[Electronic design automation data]
»»

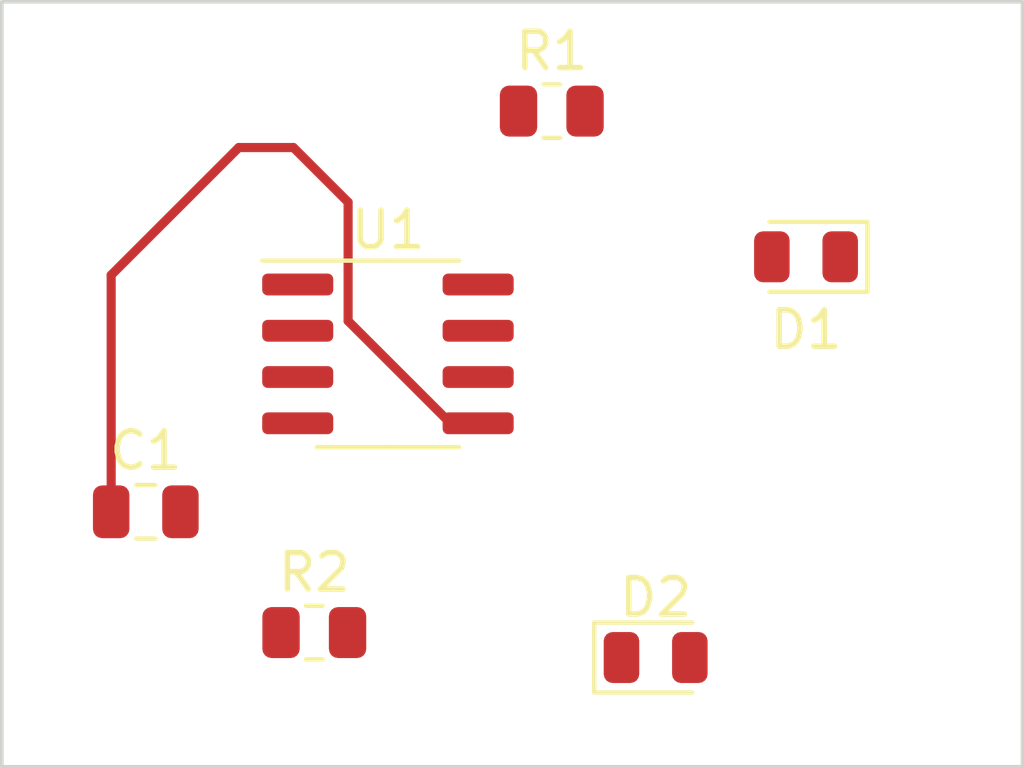
<source format=kicad_pcb>
(kicad_pcb
	(version 20240108)
	(generator "pcbnew")
	(generator_version "8.0")
	(general
		(thickness 1.6)
		(legacy_teardrops no)
	)
	(paper "A4")
	(layers
		(0 "F.Cu" signal)
		(31 "B.Cu" signal)
		(32 "B.Adhes" user "B.Adhesive")
		(33 "F.Adhes" user "F.Adhesive")
		(34 "B.Paste" user)
		(35 "F.Paste" user)
		(36 "B.SilkS" user "B.Silkscreen")
		(37 "F.SilkS" user "F.Silkscreen")
		(38 "B.Mask" user)
		(39 "F.Mask" user)
		(40 "Dwgs.User" user "User.Drawings")
		(41 "Cmts.User" user "User.Comments")
		(42 "Eco1.User" user "User.Eco1")
		(43 "Eco2.User" user "User.Eco2")
		(44 "Edge.Cuts" user)
		(45 "Margin" user)
		(46 "B.CrtYd" user "B.Courtyard")
		(47 "F.CrtYd" user "F.Courtyard")
		(48 "B.Fab" user)
		(49 "F.Fab" user)
		(50 "User.1" user)
		(51 "User.2" user)
		(52 "User.3" user)
		(53 "User.4" user)
		(54 "User.5" user)
		(55 "User.6" user)
		(56 "User.7" user)
		(57 "User.8" user)
		(58 "User.9" user)
	)
	(setup
		(pad_to_mask_clearance 0)
		(allow_soldermask_bridges_in_footprints no)
		(pcbplotparams
			(layerselection 0x00010fc_ffffffff)
			(plot_on_all_layers_selection 0x0000000_00000000)
			(disableapertmacros no)
			(usegerberextensions no)
			(usegerberattributes yes)
			(usegerberadvancedattributes yes)
			(creategerberjobfile yes)
			(dashed_line_dash_ratio 12.000000)
			(dashed_line_gap_ratio 3.000000)
			(svgprecision 4)
			(plotframeref no)
			(viasonmask no)
			(mode 1)
			(useauxorigin no)
			(hpglpennumber 1)
			(hpglpenspeed 20)
			(hpglpendiameter 15.000000)
			(pdf_front_fp_property_popups yes)
			(pdf_back_fp_property_popups yes)
			(dxfpolygonmode yes)
			(dxfimperialunits yes)
			(dxfusepcbnewfont yes)
			(psnegative no)
			(psa4output no)
			(plotreference yes)
			(plotvalue yes)
			(plotfptext yes)
			(plotinvisibletext no)
			(sketchpadsonfab no)
			(subtractmaskfromsilk no)
			(outputformat 1)
			(mirror no)
			(drillshape 1)
			(scaleselection 1)
			(outputdirectory "")
		)
	)
	(net 0 "")
	(net 1 "Net-(U1-CV)")
	(net 2 "GND")
	(net 3 "Net-(D1-K)")
	(net 4 "Net-(D1-A)")
	(net 5 "Net-(D2-K)")
	(net 6 "VCC")
	(net 7 "unconnected-(U1-TR-Pad2)")
	(net 8 "Net-(U1-DIS)")
	(footprint "Capacitor_SMD:C_0805_2012Metric" (layer "F.Cu") (at 19.95 28))
	(footprint "Resistor_SMD:R_0805_2012Metric" (layer "F.Cu") (at 31.0875 17))
	(footprint "Package_SO:SOIC-8_3.9x4.9mm_P1.27mm" (layer "F.Cu") (at 26.5925 23.665))
	(footprint "Resistor_SMD:R_0805_2012Metric" (layer "F.Cu") (at 24.5725 31.315))
	(footprint "LED_SMD:LED_0805_2012Metric" (layer "F.Cu") (at 33.9375 32))
	(footprint "LED_SMD:LED_0805_2012Metric" (layer "F.Cu") (at 38.0625 21 180))
	(gr_rect
		(start 16 14)
		(end 44 35)
		(stroke
			(width 0.1)
			(type default)
		)
		(fill none)
		(layer "Edge.Cuts")
		(uuid "3acb82fa-1933-436f-8176-2412dac2701e")
	)
	(segment
		(start 29.0675 25.57)
		(end 28.308408 25.57)
		(width 0.25)
		(layer "F.Cu")
		(net 1)
		(uuid "1a9a8655-2111-40d5-a0af-55594bb7ee71")
	)
	(segment
		(start 25.5 22.761592)
		(end 25.5 19.5)
		(width 0.25)
		(layer "F.Cu")
		(net 1)
		(uuid "469f7564-09d6-42ba-aa38-edc86c0728b7")
	)
	(segment
		(start 19 21.5)
		(end 19 28)
		(width 0.25)
		(layer "F.Cu")
		(net 1)
		(uuid "4e2182bb-f2d9-4f63-99f2-790783e4a646")
	)
	(segment
		(start 28.308408 25.57)
		(end 25.5 22.761592)
		(width 0.25)
		(layer "F.Cu")
		(net 1)
		(uuid "8a7e120b-6069-4510-b9be-c18a2542599b")
	)
	(segment
		(start 22.5 18)
		(end 19 21.5)
		(width 0.25)
		(layer "F.Cu")
		(net 1)
		(uuid "8d8d799b-06d9-4660-bc7e-f97bef7ec3c1")
	)
	(segment
		(start 24 18)
		(end 22.5 18)
		(width 0.25)
		(layer "F.Cu")
		(net 1)
		(uuid "a218775d-9d43-45ab-8644-6b1fd1bfa192")
	)
	(segment
		(start 25.5 19.5)
		(end 24 18)
		(width 0.25)
		(layer "F.Cu")
		(net 1)
		(uuid "ce0e2672-2ef1-4e1e-86b1-514dffaaa64d")
	)
	(segment
		(start 23.66 30.76)
		(end 23.66 31.315)
		(width 0.25)
		(layer "F.Cu")
		(net 2)
		(uuid "c64138da-da90-4666-9025-feca87a08fef")
	)
)

</source>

««

§ TO DO
Could you restate word for word the lines above, from the one that contains "(drillshape 1)" through the one that contains "(at 19.95 28))", and no others?

§ TASK RESPONSE
			(drillshape 1)
			(scaleselection 1)
			(outputdirectory "")
		)
	)
	(net 0 "")
	(net 1 "Net-(U1-CV)")
	(net 2 "GND")
	(net 3 "Net-(D1-K)")
	(net 4 "Net-(D1-A)")
	(net 5 "Net-(D2-K)")
	(net 6 "VCC")
	(net 7 "unconnected-(U1-TR-Pad2)")
	(net 8 "Net-(U1-DIS)")
	(footprint "Capacitor_SMD:C_0805_2012Metric" (layer "F.Cu") (at 19.95 28))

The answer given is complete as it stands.